It turns out, in the forest of their community there’s this bloody pit and some sort of monster that lives in it, whom demands sacrifice of a live person and in turn provides miraculous healing for its tending folk. We the audience never get a close look at the pit creature, even with Ada’s damning first-person visions, which just adds to the mystery and primitive lizard-brain-fear these people live with every day. Personally, I thought it was a good choice to leave the bloody monster mysterious, never really seeing it or getting any kind of explanation as to where it came from, how the community ended up in a parasitic relationship with it, and no mention was ever made as to how to stop or fight the thing. Like the inexorable tide, the pit-monster has no pity or mercy, those are human concepts.
As often happens with these lesser-brained types, Dawai seems to be gifted, cursed more like, with visions from the pit monster. That is to say, Dawai drinks and dreams, and when he wakes he makes his clay jugs with faces, the face on the jug being the next person in the community to be sacrificed to the pit.
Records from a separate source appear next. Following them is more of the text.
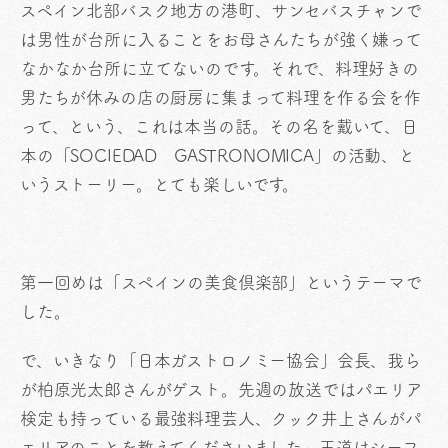
スペイン北部バスク地方の港町、サンセバスチャンで
は男性が台所に入ることをお母さんたちが強く嫌って
なかなか台所に立てないのです。それで、料理好きの
男たちが休みの店の厨房に集まって料理を作る会を作
って、という、これは本当の話。その名を戴いて、日
本の「SOCIEDAD GASTRONOMICA」の活動、と
いうストーリー。とても楽しいです。
第一回めは「スペインの美食倶楽部」というテーマで
した。
で、いきなり「日本ガストロノミー協会」会長、我ら
が柏原光太郎さんがゲスト。先週の放送ではパエリア
検定も持っている最強料理芸人、クック井上さんがパ
エリアのことを教えてくださいました。王道はシーフ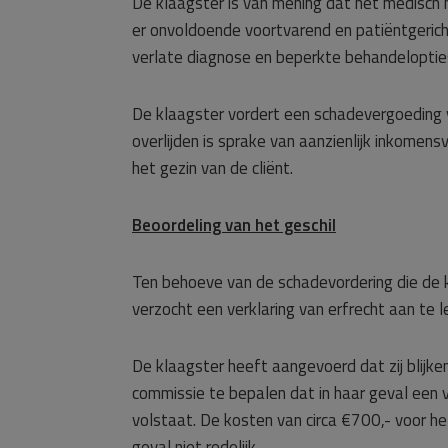
De klaagster is van mening dat het medisch 
er onvoldoende voortvarend en patiëntgeric
verlate diagnose en beperkte behandelopties
De klaagster vordert een schadevergoeding 
overlijden is sprake van aanzienlijk inkomens
het gezin van de cliënt.
Beoordeling van het geschil
Ten behoeve van de schadevordering die de 
verzocht een verklaring van erfrecht aan te l
De klaagster heeft aangevoerd dat zij blijk
commissie te bepalen dat in haar geval een v
volstaat. De kosten van circa €700,- voor het
geval niet redelijk.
Lo and behold, the next jug that Dawai makes bear Ada’s own face, who promptly freaks out when she discovers the jug and hides it somewhere in the forest. Dawai, who seems to bear more than a passing fondness for Ada, makes a new jug that bears the face of her intended, and with all reverent haste he’s sacrificed on the altar over the pit, while his crying parents look on. And soon after it all begins to go horribly wrong, with accusations flying against Ada’s pureness, more unsanctioned deaths being carried out by the pit-monster, and the whole community begins freaking the hell out. Can Ada save herself and her unborn child, and the idiot-mystic Dawai who tried to help her, before the pit-monster comes for all of them?
Parts of the film are slow-burn, yes, and other parts are frantic with the need to get across to the audience the sheer horror of it all. The pit and the monster and its magic aside, a great deal of the atrocities visited on poor Ada are the result of what the rest of the community, these other people, did to her and made her do to others. The concept of selfish sacrifice – I offer one death so that I, or my son, may live – versus sacrifice for the greater good – I offer the sacrifice of one life, so that an entire community may live and prosper – is brought across in a rather sympathetic way in the movie. How far would you go to save your children, your family, your whole community and way of life? Jug Face presents us with a horrifyingly realistic answer.